Volume 13, Number 1—January 2007
Research
Model for Assessing Human Papillomavirus Vaccination Strategies
Elamin H. Elbasha*
, Erik J. Dasbach*, and Ralph P. Insinga*
, Erik J. Dasbach*, and Ralph P. Insinga*Table 1
Cost-effectiveness analysis of alternative HPV vaccination strategies*
| Discounted total | Incremental | ||||
|---|---|---|---|---|---|
| Strategy | Costs | QALY | Costs | QALY | $/QALY† |
| No vaccination | 72,659,302 | 2,698,711 | –– | –– | –– |
| 12-y-old girls | 74,042,990 | 2,699,178 | 1,383,687 | 467 | 2,964 |
| 12-y-old girls and boys | 78,707,825 | 2,699,327 | 4,664,835 | 149 | Dominated |
| 12-y-old girls plus 12- to 24-y-old females catch-up | 74,815,667 | 2,699,343 | –3,892,159 | 16 | 4,666 |
| 12-y-old girls and boys plus 12− to 24-y-old females catch-up | 79,746,357 | 2,699,461 | 4,930,690 | 118 | 41,803 |
| 12-y-old girls and boys plus 12− to 24-y-old females and males catch-up | 81,761,210 | 2,699,506 | 2,014,853 | 45 | 45,056 |
*Assumes cost of vaccination series is US $360 and duration of protection is lifelong.
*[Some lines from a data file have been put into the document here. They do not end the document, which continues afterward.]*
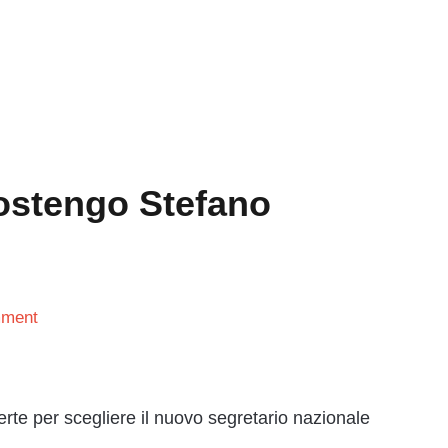
ostengo Stefano
ment
rte per scegliere il nuovo segretario nazionale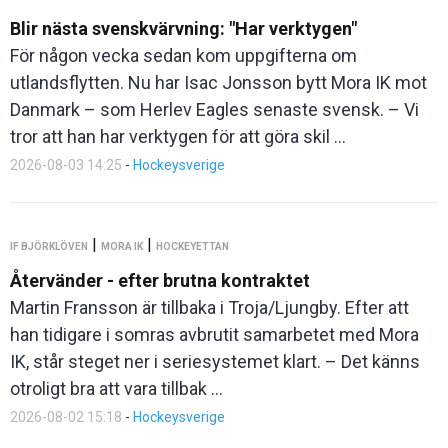
Blir nästa svenskvärvning: "Har verktygen"
För någon vecka sedan kom uppgifterna om
utlandsflytten. Nu har Isac Jonsson bytt Mora IK mot
Danmark – som Herlev Eagles senaste svensk. – Vi
tror att han har verktygen för att göra skil ...
2026-08-03 14:25
-
Hockeysverige
|
|
IF BJÖRKLÖVEN
MORA IK
HOCKEYETTAN
Återvänder - efter brutna kontraktet
Martin Fransson är tillbaka i Troja/Ljungby. Efter att
han tidigare i somras avbrutit samarbetet med Mora
IK, står steget ner i seriesystemet klart. – Det känns
otroligt bra att vara tillbak ...
2026-08-02 15:18
-
Hockeysverige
All costs are measured in 2005 US dollars, and costs and QALY are discounted at 3%. HPV, human papillomavirus; QALY, quality-adjusted life years.
†Compared with the preceding nondominated strategy. Strategy A is dominated if there is another strategy, B, that is more effective and less costly than strategy A.